As I now have a C1060 which has compute capability of 1.3 I thought I'd run my old coalescing tests on it to see how it has improved. I modified the launch configuration to 32760 blocks in order to maximize utilization of all the Multiprocessors and increased the thread count to 256. These changes cause the kernels to report 100% utilization in profiler. I expected the uncoalesced part of the old tests to be quite kind to the Tesla as they fall within the parameters given in the programming guide and indeed the memory transfer rates were similar to a pure device to device copy. I then modified the uncoalesced kernels to avoid the auto coalescing of memory accesses in a half-warp.
The Profiler results are as follows:
Device to Device bandwith: 71.95 GB/s (as reported by the bandwidth sample application - MB/s divided 1024)

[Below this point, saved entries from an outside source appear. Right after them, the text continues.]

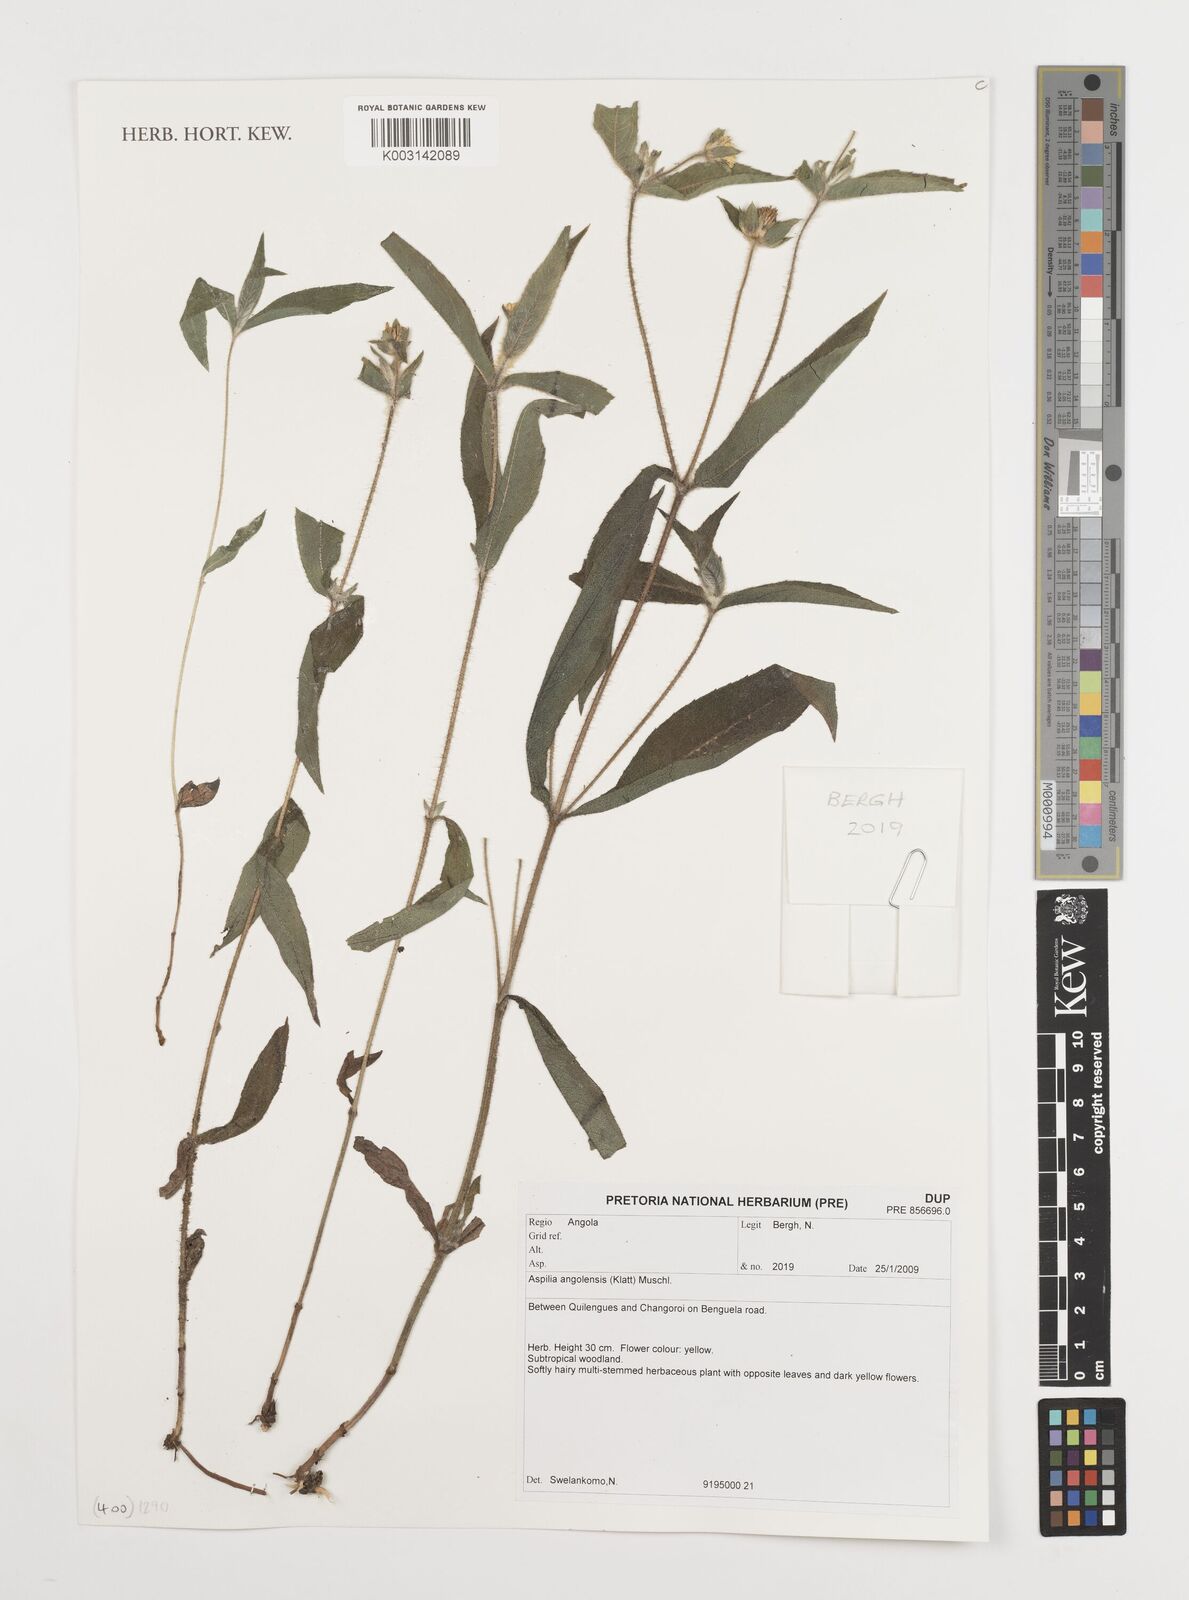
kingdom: Plantae
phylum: Tracheophyta
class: Magnoliopsida
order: Asterales
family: Asteraceae
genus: Aspilia
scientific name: Aspilia angolensis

Original Test kernels (as per earlier post):
|U read U write||38.4642||38.4642||76.9284|
|C read U write||24.9427||49.8854||74.8281|
|U read C write||50.3883||25.1941||75.5824|
|C read C write||35.6843||35.6843||71.3685|
Note that these kernels are not Uncoalesced on a compute 1.3 device according to the programming guide. Its very interesting to note that they are all at or above the device to device transfer rate. This could be due to inaccuracies in the profiler or the bandwidth tester and are well worth further investigation as it might be beneficial to write a kernel to do device memory copies. Of particular note is the 7% throughput increase in the Uncoalesced read and write kernel over the purely coalesced one. I still need to verify if this is due to the way the profiler performs its calculations or if it is infact a real performance increase.
Modified test kernels to avoid coalescing by device:
|U read U write||26.2565||26.2565||52.5131|
|C read U write||5.99417||47.9533||53.9475|
|U read C write||53.4788||6.68485||60.1637|
|C read C write||36.2168||36.2168||72.4337|
Only the Coalesced read and coalesced write kernel reached the same bandwith as the previous test and they are in turn close to the device memory transfer rate.
The extremely low transfer rates of the middle two kernels could be due to the way the profiler calculates its values so for now I am going to disregard them until I know for certain how they are being calculated or will construct a better test. The result we are looking for was that the Uncoalesced read and write kernels are 38% slower than the coalesced read and write kernel.
In conclusion: It is still beneficial on a compute 1.3 device to ensure your memory access patterns are coalesced or will be coalesced by the device within its limits (as mentioned in the guide) in order to reach maximum data throughput.